Skip to content

Performance Comparisons

Understanding how Kelora compares to other command-line tools helps you choose the right tool for each task. This page provides honest benchmarks and guidance on when to reach for Kelora versus alternatives like grep, jq, awk, or specialized CSV tools.

Philosophy: Right Tool for the Job

Kelora trades raw speed for expressiveness and convenience. For simple pattern matching, grep is often 10-100x faster. But when you need multi-stage pipelines, structured transformations, or windowed analysis, Kelora's unified scripting model can be both faster to write and faster to execute than complex bash pipelines.

Quick Decision Matrix

Task Best Tool Why When to Use Kelora Instead
Simple text search grep / rg 50-100x faster for pattern matching When you need structured output or follow-up processing
Field extraction awk / cut Faster for simple column splits When you need type conversion, validation, or enrichment
JSON filtering jq Comparable speed, ubiquitous Multi-stage pipelines, metrics tracking, windowing
JSON transformation jq Similar performance for simple queries Complex transforms using 100+ built-in functions
CSV analytics qsv / miller Often faster for pure CSV operations When mixing CSV with other formats or scripting logic
Complex pipelines Bash + multiple tools Variable (often slower) Always - simpler code, fewer moving parts
Large archive processing Varies - When you can use --parallel for multi-core speedup
Windowed analysis Custom scripts Hard to compare Built-in --window eliminates custom code

Raw benchmark files

Every table in this page is backed by benchmarks/comparison_results/0X_*.md. Regenerate them with just bench-compare to audit or extend the data.

Benchmark Methodology

Test Environment (2025-10-26)

### Record excerpts

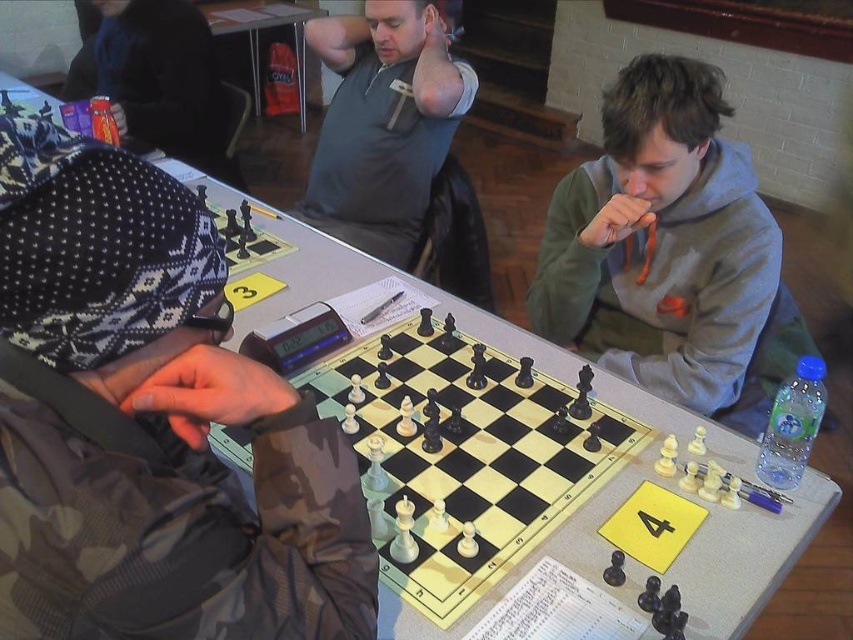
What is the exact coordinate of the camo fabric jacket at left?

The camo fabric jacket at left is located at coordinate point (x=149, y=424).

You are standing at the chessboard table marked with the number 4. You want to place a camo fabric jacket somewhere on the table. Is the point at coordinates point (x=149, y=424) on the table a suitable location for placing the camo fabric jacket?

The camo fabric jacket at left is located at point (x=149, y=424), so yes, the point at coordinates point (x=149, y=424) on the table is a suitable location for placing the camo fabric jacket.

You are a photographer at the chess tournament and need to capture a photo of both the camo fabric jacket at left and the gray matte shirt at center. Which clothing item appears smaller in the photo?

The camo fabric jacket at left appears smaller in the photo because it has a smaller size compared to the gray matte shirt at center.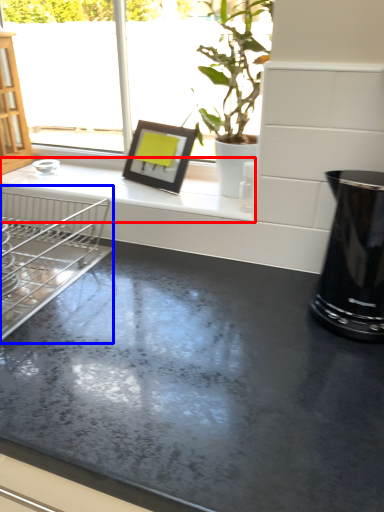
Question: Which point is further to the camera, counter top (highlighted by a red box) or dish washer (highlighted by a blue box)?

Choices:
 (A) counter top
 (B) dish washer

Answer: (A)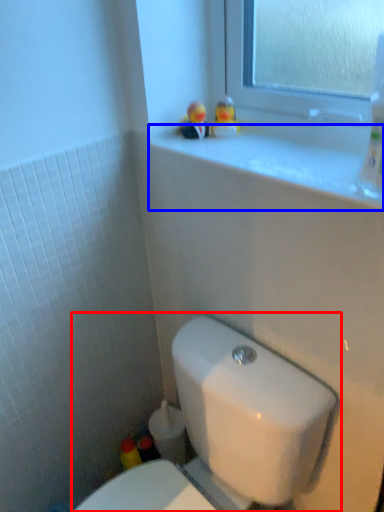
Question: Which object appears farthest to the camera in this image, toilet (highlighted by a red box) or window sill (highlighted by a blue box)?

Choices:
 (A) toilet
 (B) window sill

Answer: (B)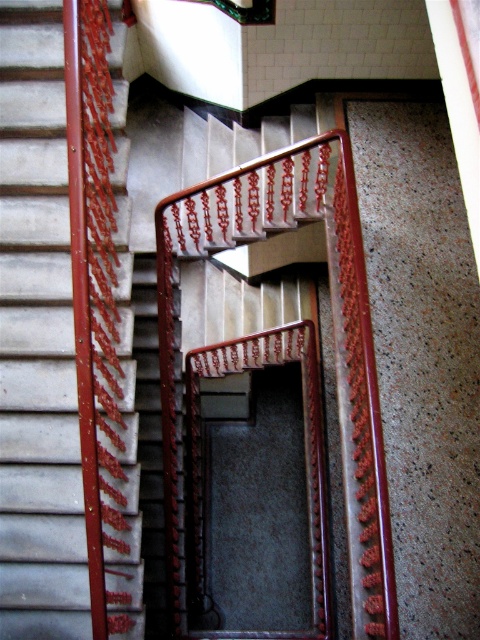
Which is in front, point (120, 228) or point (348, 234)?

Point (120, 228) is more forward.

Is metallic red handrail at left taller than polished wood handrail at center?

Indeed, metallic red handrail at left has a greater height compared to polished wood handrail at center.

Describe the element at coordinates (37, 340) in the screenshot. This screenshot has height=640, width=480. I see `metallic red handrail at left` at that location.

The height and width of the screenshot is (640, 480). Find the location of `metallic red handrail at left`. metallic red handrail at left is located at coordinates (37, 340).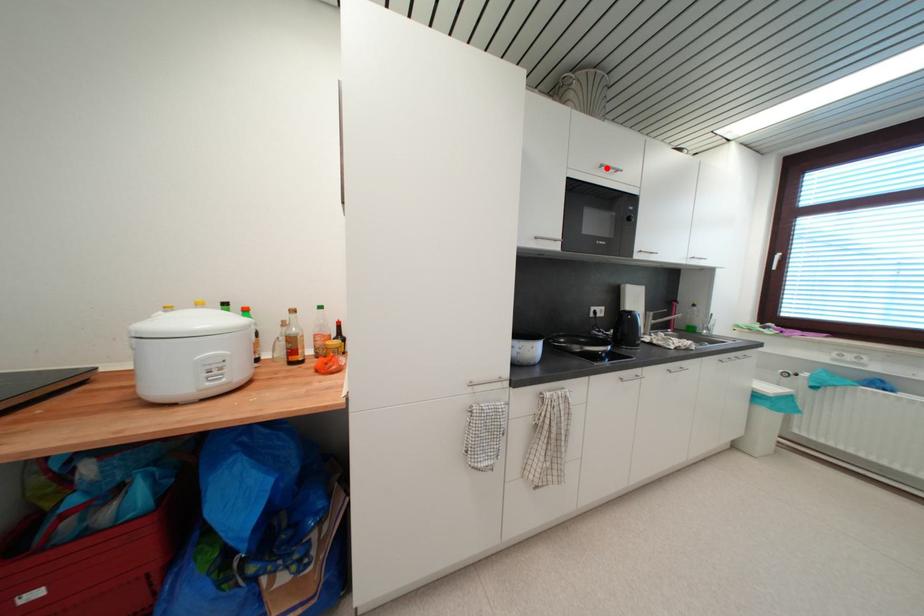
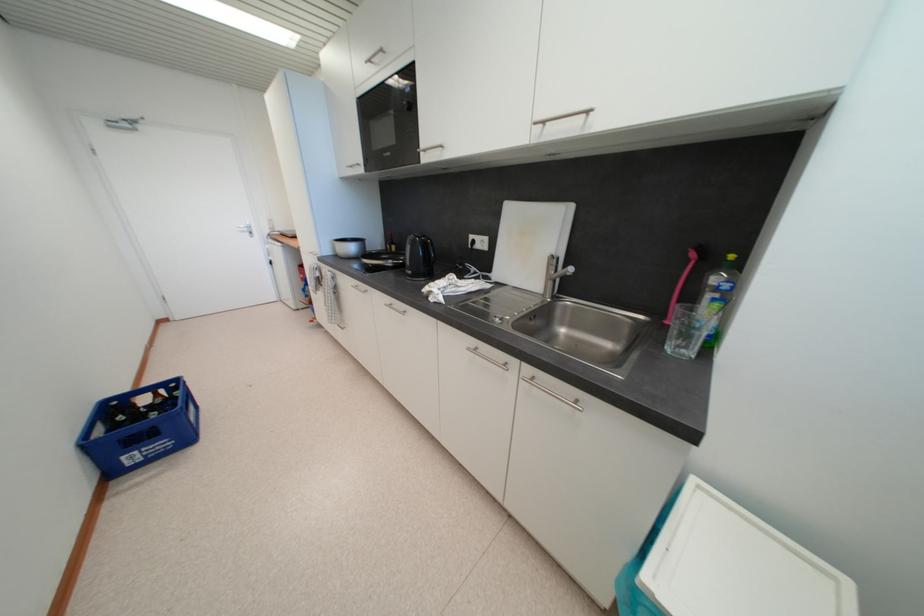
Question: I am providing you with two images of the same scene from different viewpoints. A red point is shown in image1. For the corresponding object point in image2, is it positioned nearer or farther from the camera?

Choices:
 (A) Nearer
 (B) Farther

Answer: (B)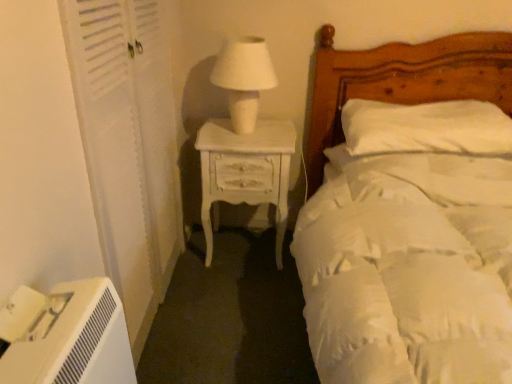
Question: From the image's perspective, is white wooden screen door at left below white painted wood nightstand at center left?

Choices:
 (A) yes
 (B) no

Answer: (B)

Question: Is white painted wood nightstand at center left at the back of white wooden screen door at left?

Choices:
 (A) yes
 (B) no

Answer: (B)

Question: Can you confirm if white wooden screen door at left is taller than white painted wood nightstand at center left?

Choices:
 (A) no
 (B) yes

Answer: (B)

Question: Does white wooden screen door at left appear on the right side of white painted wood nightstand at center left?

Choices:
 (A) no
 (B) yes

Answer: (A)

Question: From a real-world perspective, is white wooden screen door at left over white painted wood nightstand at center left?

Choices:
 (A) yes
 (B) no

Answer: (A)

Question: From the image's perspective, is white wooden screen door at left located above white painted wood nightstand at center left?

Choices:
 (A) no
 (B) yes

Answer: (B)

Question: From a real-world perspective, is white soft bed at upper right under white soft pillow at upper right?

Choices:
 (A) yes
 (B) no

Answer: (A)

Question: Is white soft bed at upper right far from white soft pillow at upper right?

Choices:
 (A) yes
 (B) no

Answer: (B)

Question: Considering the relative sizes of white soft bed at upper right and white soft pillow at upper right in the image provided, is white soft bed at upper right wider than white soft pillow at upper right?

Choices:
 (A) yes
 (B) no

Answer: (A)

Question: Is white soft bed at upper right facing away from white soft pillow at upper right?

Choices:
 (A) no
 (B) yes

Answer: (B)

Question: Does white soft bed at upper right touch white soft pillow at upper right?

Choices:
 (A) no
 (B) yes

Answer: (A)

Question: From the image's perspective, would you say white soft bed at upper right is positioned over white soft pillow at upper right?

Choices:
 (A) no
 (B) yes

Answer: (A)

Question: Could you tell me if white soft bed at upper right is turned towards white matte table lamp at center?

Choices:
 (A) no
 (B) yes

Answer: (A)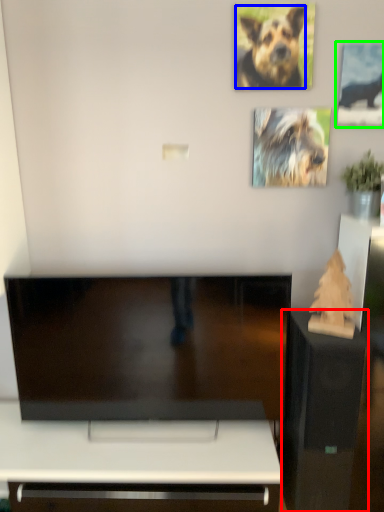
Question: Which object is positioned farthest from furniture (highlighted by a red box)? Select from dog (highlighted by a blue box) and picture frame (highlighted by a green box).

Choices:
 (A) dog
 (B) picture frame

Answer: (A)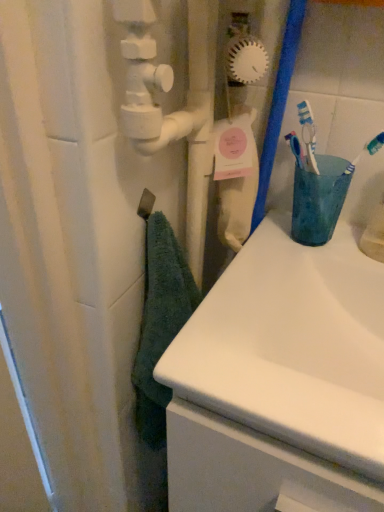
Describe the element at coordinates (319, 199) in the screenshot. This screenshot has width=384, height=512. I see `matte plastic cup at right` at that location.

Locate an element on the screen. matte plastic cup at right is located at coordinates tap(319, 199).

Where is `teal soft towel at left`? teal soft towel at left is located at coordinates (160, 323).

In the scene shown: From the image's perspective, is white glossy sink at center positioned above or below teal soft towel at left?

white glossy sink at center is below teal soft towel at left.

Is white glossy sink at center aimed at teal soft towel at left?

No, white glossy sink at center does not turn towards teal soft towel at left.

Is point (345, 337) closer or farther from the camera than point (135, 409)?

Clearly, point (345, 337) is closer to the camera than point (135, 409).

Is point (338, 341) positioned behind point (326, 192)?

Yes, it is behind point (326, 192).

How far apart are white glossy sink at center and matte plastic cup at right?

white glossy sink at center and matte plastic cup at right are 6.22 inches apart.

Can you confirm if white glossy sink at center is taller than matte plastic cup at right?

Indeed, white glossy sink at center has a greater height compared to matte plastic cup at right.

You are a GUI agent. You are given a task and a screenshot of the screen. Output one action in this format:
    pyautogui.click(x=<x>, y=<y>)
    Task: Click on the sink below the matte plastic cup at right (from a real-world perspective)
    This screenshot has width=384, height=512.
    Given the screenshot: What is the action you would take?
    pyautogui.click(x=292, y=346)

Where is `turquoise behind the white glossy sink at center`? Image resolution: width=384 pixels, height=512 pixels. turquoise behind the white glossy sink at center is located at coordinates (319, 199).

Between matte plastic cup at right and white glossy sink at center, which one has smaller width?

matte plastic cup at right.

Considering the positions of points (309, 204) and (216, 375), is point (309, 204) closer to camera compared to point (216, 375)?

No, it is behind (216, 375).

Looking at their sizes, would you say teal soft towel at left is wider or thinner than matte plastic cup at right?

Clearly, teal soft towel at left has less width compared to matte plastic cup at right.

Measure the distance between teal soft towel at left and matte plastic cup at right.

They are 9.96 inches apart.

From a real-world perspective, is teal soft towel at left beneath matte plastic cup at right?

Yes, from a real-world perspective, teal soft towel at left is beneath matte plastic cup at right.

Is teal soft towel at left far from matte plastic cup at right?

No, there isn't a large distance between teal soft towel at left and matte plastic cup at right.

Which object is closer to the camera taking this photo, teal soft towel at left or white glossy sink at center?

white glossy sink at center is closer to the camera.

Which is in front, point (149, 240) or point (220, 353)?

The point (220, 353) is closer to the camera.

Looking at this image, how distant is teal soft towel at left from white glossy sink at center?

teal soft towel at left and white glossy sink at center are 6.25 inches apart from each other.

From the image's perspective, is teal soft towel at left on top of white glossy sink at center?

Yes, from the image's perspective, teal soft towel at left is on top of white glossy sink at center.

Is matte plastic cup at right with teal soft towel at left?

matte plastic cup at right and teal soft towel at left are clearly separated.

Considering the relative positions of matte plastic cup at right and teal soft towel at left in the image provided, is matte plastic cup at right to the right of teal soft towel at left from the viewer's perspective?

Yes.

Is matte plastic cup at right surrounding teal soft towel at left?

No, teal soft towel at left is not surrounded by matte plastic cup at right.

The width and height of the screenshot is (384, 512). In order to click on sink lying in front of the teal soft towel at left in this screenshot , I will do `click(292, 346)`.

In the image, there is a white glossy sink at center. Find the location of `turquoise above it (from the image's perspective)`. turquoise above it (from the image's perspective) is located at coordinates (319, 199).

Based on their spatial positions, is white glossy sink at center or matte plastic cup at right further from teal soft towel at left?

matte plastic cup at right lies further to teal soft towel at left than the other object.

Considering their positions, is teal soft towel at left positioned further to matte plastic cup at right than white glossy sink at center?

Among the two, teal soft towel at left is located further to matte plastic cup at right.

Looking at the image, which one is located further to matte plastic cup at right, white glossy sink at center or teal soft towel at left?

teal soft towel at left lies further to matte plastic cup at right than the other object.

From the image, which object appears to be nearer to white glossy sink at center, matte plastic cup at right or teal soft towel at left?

### Aim of the task
Proceed with the Kelora performance comparison page above, writing on from its final heading, "Test Environment (2025-10-26)".

### Output for this exercise
  • OS: macOS 15.6.1 (24G90) · x86_64
  • CPU: Intel Core i5 · 6 cores @ 3.0 GHz · 16 GB RAM
  • Kelora build: cargo build --release at 09faf43
  • Toolchain: grep 2.6.0 (BSD), ripgrep 15.1.0, jq 1.6, mlr 6.15.0, qsv 8.1.1, angle-grinder 0.19.5, klp 0.77.0, Rust 1.90.0 (stable)

Procedure

  • Generate deterministic 100k/500k JSONL fixtures plus derived CSV/log files via benchmarks/generate_comparison_data.sh (wraps generate_test_data.py).
  • Run ./benchmarks/compare_tools.sh (alias: just bench-compare). Each scenario executes three times; the script reports the arithmetic mean of the recorded wall-clock values (GNU time when available, otherwise date + bc).
  • All commands stream to /dev/null (or minimal projections) so we measure processing cost rather than disk output.
  • Raw markdown tables for every scenario are stored in benchmarks/comparison_results/*.md alongside the captured system metadata so results can be audited or re-plotted later.
  • Throughput figures (events/s) in each table are simply dataset size divided by the mean runtime (100k lines unless noted; 500k for the parallel test).

Benchmark Results

Running Your Own Benchmarks

brew install ripgrep jq miller qsv   # install peer tools
cargo build --release                # build Kelora
./benchmarks/generate_comparison_data.sh
just bench-compare                   # wraps ./benchmarks/compare_tools.sh
Every run records the system info and scenario tables under benchmarks/comparison_results/. Copy those into Benchmark Results when you contribute a new machine.

1. Simple Text Filtering

Task: Find all ERROR lines in 100,000-line log file

Tool Time Throughput Notes
ripgrep (rg) 0.021 s ~4.76 M/s Modern grep alternative
grep 0.049 s ~2.04 M/s Baseline - fastest text search
angle-grinder 0.327 s ~0.31 M/s parse + where level == "ERROR"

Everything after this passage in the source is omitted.